Let’s start with the engine. Both the i30N and i30N Performance use the same 2.0-litre turbocharged four-cylinder petrol engine but in different states of tune, which accounts for their differing power outputs of 247bhp and 271bhp. Both have the same amount of maximum torque (or low-rev pulling power), though, and there's an overboost function to increase it for up to 18 seconds for a bit more kick when overtaking. While you have some choice in the regular I30, the Fastback comes as the Performance model only.

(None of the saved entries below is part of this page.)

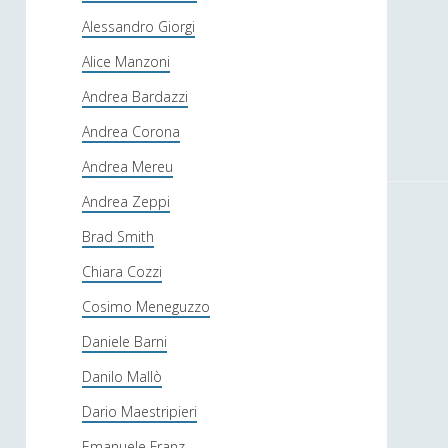
Alessandro Giorgi
Alice Manzoni
Andrea Bardazzi
Andrea Corona
Andrea Mereu
Andrea Zeppi
Brad Smith
Chiara Cozzi
Cosimo Meneguzzo
Daniele Barni
Danilo Mallò
Dario Maestripieri
Emanuele Franz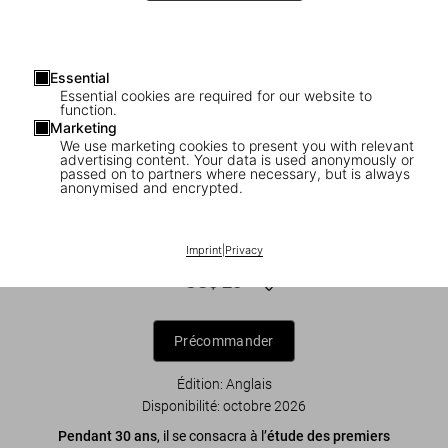
Essential
Essential cookies are required for our website to
function.
Marketing
We use marketing cookies to present you with relevant
advertising content. Your data is used anonymously or
1
/
8
passed on to partners where necessary, but is always
anonymised and encrypted.
The North American Indian. The
Complete Portfolios
Imprint
|
Privacy
US$ 25
Précommander
Édition: Anglais
Disponibilité
:
octobre 2026
Pendant 30 ans
, il se consacra à l’
étude des premiers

In reality, you’d be hard-pressed to discern the Performance version’s extra poke on the road. While both models feel every bit as quick as – if not quicker than – the likes of the Volkswagen Golf GTI, even the Performance model lacks the monster straight-line pace of more powerful rivals such as the 316bhp Honda Civic Type R.
Don’t take that to mean the i30N feels sluggish, mind – it really doesn't. With a relatively crisp accelerator response (better than the Civic Type R's, for example), there's plenty of oomph from 1500rpm and a willingness to rev with gusto; both versions feel punchy and exciting.
They sound good, too, particularly the Performance model, with its standard switchable sports exhaust. It growls menacingly like an angry mobster when you accelerate hard, and the spits and bangs that erupt from its twin rear tailpipes when you back off are enough to prompt reports of Tommy gun fire.
The six-speed manual gearbox – there’s no automatic option – is a sweet thing to use. It doesn't have quite the mechanical immediacy of the Civic Type R’s, but it’s better than the manual 'box in the Renault Megane RS. This, and the crisp clutch bite point and meaty, progressive brake pedal, add to the sense that the i30N is a properly sorted car.
And this is confirmed the minute you launch it in to a corner and feel the alacrity with which it reacts before settling mid-bend. The i30N has a steering rack that's heavily revised to be quicker than the regular i30 and, with the drive modes in the softest Comfort setting, weights up nicely while telegraphing little sensations through the rim to give you a real feel for the grip beneath you. It gets a little too heavy in the racier modes but, unlike many rivals, you can mix and match the settings to achieve the set-up you desire. For instance, the sweeter Comfort steering setting can be matched with the fierce accelerator response of the wildest N mode.
The tweaks you can perform include tailoring the suspension dampers’ stiffness. To keep everything tied down, the N's suspension has been lowered by up to 8mm and fitted with adaptive dampers. Even in the softest setting, body lean is kept to a minimum; the dampers simply get tighter the stiffer you make them. And because the damping and spring rates are so well judged, the wheels can traverse awkward bumps without the i30N losing its composure. It’s a satisfying and confidence-inspiring car that’ll make driving enthusiasts smile.
The standard i30N gets 18in wheels shod with regular tyres, while the Performance model has 19in rims with grippier rubber that was specifically designed for this car. The more powerful model also gets an electronically controlled limited-slip differential, which meters the power more effectively to the front wheels, dragging you out of tight turns with a minimum of wheel scrabble. Although Hyundai has tweaked the suspension in the Fastback compared to the regular hatch, you’d be hard pressed to tell any difference between the two.
Those looking for the ultimate hot hatch experience will still find more to like about the stunningly good Civic Type R, but the i30N Performance possesses so much traction and grip that you’ll have to try very hard to reach its limits on the road. In some ways, this makes the standard i30N, with its slightly lower limits, more playful and fun.
With the dampers set at their softest, the ride is way better than the consistently bouncy Renault Megane RS, if not quite as calm as the Civic Type R. This makes the i30N a hot hatch that you can use every day with ease.